Top of EXTRACTED DATA

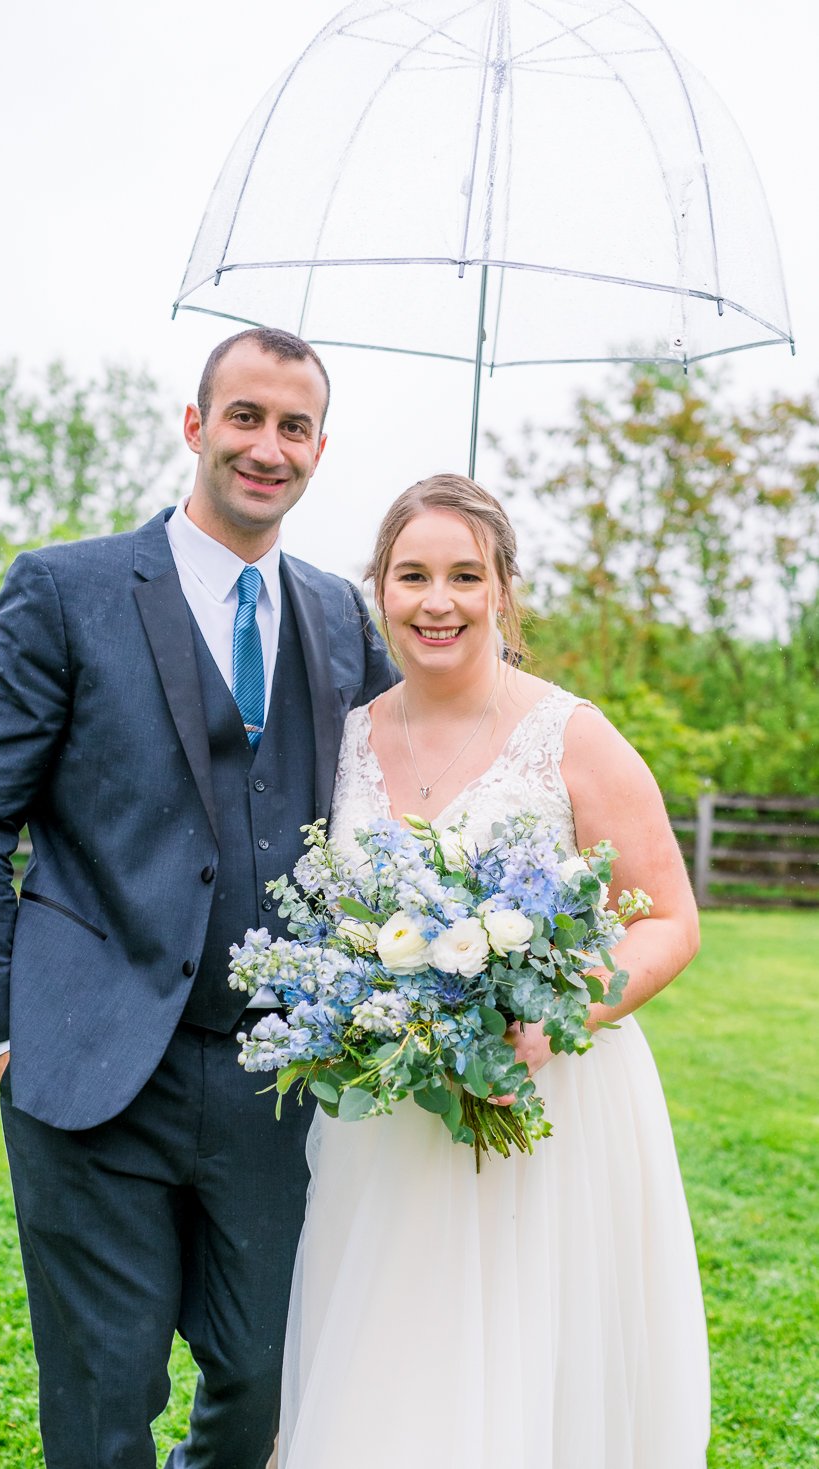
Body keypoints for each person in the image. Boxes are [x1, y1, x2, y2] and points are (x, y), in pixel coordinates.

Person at [0, 326, 396, 1469]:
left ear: (319, 448)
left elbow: (407, 795)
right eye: (245, 416)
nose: (266, 446)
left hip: (282, 1074)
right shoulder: (65, 590)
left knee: (264, 1370)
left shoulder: (342, 615)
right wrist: (2, 1025)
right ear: (196, 425)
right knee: (104, 1385)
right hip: (87, 1062)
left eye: (293, 426)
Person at [276, 474, 710, 1469]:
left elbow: (670, 919)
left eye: (465, 575)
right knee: (387, 1357)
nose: (438, 600)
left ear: (503, 589)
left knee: (528, 1361)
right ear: (378, 589)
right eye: (413, 574)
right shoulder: (344, 741)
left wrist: (552, 1011)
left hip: (546, 1099)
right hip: (388, 1120)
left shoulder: (572, 734)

Bottom of EXTRACTED DATA

### PROMPT:
Could you restate every record above word for word, dropping the pictures?

### EXPECTED OUTPUT:
Body keypoints for each person in the image. Boxes are [x1, y1, x2, y2] and points are (x, y), in pixel coordinates.

Person at [0, 326, 396, 1469]:
left ear: (319, 448)
left elbow: (407, 795)
right eye: (245, 416)
nose: (266, 446)
left hip: (282, 1074)
right shoulder: (65, 590)
left knee: (264, 1370)
left shoulder: (342, 615)
right wrist: (2, 1025)
right ear: (196, 425)
right knee: (104, 1385)
right hip: (87, 1062)
left eye: (293, 426)
Person at [276, 474, 710, 1469]:
left elbow: (670, 919)
left eye: (465, 575)
right knee: (387, 1357)
nose: (438, 600)
left ear: (503, 589)
left knee: (528, 1361)
right ear: (378, 589)
right eye: (413, 574)
right shoulder: (344, 741)
left wrist: (552, 1011)
left hip: (546, 1099)
right hip: (388, 1120)
left shoulder: (572, 734)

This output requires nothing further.